Earlier this week I was sending pictures from our flower gardens to my family. It later occurred to me that you might like to see them, too. I am not one to spend a lot of time in the garden, or even outside, for that matter. My flowers are entirely in pots and raised beds, which makes the project so much easier on my body. Beloved made the raised beds for me shortly after we moved into this house over fourteen years ago. (he is such a sweet man!)
This (above) is the Zinnia and Day Lily bed. The very tall orange Day Lilies (shared from family in Illinois) are done for the year, but the Zinnias are at their best right now. This is just one envelopes-worth of mixed color Zinnia seeds from one of the local garden centers (not Walmart this year). We also have a hardy miniature purple Hyacinth collection in a corner of this same bed, but they are not in season right now. One of our sons dug up a clump of them from his yard to share with us six years ago. They are very dependable and pretty when in bloom.
Friends from our previous church gave me these Black-eyed Susans two years ago (also known as Rudebekia). They are very cheerful, stalwart, and a lovely addition to a raised Windsor Stone bed that also is the home to a Maple tree, Vinca Vine as a ground cover, and abundant Snapdragons.
Lovely old-fashioned pale pink and pale yellow Holly Hocks stand in a back corner of the yard, sharing their space with hardy and invasive Virginia Creeper. I planted the Holly Hocks years ago but don't remember this color. I wonder if the colors have mutated over the years? I also wonder if I gave them a healthy infusion of Miracle Gro if maybe the colors would be more brilliant?
I planted maybe 2 envelopes of Snapdragons this year in both the front and back yards. A good number of them have popped up in places I don't remember planting. Perhaps the birds spread them out for me? I have come to enjoy them so much that I think next year I'll get three envelopes!
The Zinnias never disappoint me. I love their bright profusion of color. Some are a solid shade and then others, like this one, are especially artsy in design.
I was standing in our back yard, looking toward the house when this picture was taken. The Zinnia bed is on the left, with the vegetable garden beyond that, where the white lattice is seen. The containers on the right have parsley, cherry tomatoes, cucumber, Tithonia, more Snapdragons, and lavender Coleus -- although none of those flowers show up well in this picture. The tall evergreen tree was named after our second Cocker Spaniel, who died about 18 months ago. That is "Pal's Tree."
Beloved built this deck-type structure out of the leftovers from our big deck that was constructed with Trex (a composite material that is no-maintenance).
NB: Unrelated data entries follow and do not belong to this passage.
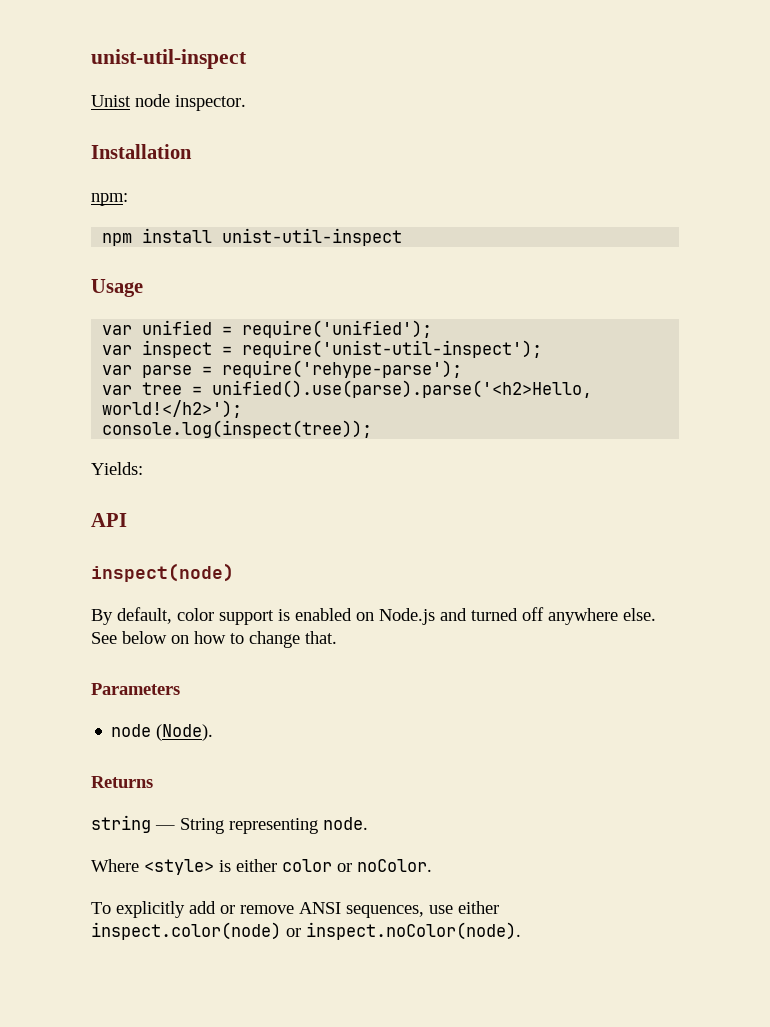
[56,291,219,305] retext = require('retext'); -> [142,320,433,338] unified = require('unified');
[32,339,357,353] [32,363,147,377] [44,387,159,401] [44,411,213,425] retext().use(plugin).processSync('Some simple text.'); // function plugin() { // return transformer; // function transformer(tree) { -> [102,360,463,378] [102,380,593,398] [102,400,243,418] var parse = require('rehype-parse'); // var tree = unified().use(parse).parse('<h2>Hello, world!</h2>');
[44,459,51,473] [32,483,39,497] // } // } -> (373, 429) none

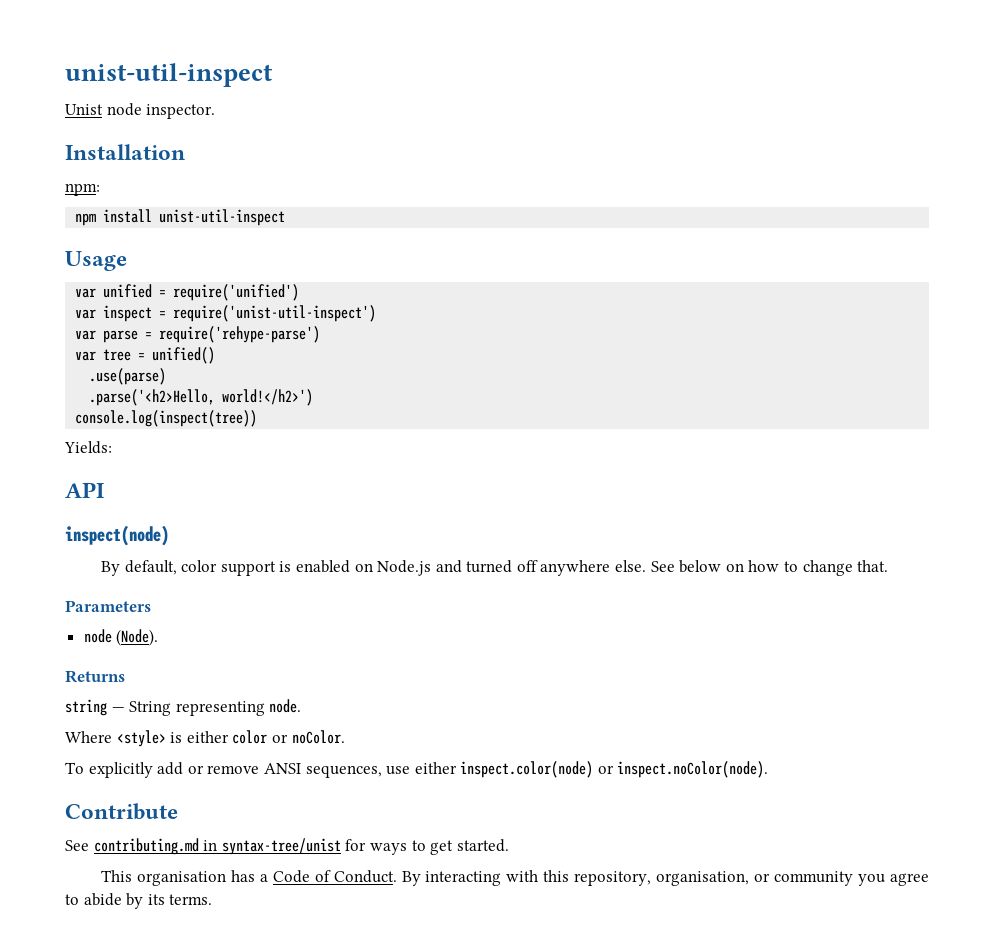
[242,320,433,338] require('unified'); -> [173,284,300,301] require('unified')
[242,340,543,358] require('unist-util-inspect'); -> [173,305,377,322] require('unist-util-inspect')
[222,360,463,378] require('rehype-parse'); -> [159,326,321,343] require('rehype-parse')
[212,380,593,398] [102,400,243,418] [102,420,373,438] unified().use(parse).parse('<h2>Hello, world!</h2>'); // console.log(inspect(tree)); -> [152,347,216,364] [89,368,167,385] [89,389,314,406] [75,410,258,427] unified() // .use(parse) // .parse('<h2>Hello, world!</h2>') // console.log(inspect(tree))
(521, 931) none -> [65,803,178,820] [65,838,509,855] [100,870,930,886] [65,893,213,909] // Contribute // See contributing.md in syntax-tree/unist for ways to get started. // This organisation has a Code of Conduct. By interacting with this repository, organisation, or community you agree to abide by its terms.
It looks like a small boat dock, so we call it "the dock." Beloved installed the trellis last week for the Morning Glories to climb. This scene is in view of Girlfriend-Next-Door's dining room window, so I wanted her to have something nice to see. However, with Pal's Tree and her own Catawba tree between our houses, the day will soon come when this view will be obscured for her by tree leaves. (and that's okay! We love trees!)
I didn't say much about our vegetable garden because it has turned out to not be my favorite kind of communion with horticulture. The giant Zucchini leaves make my arms to itch when I go digging in there; and although the green beans have been profuse, picking them is a lot like playing "Where's Waldo." I think I've picked all there are, start to retreat to straighten my back and then see many more that I overlooked. The spinach grows only in the cooler weather, but I eat spinach almost daily, so with our hot summer weather, I've still had to buy mine at the store. The bell pepper plant I brought home from Walmart has not grown anything, and yet has not died. (!)
Anyway, thanks for strolling with me through the flora and fauna. In spite of what I've said, it has been very satisfying to see what can come out of tiny little seeds!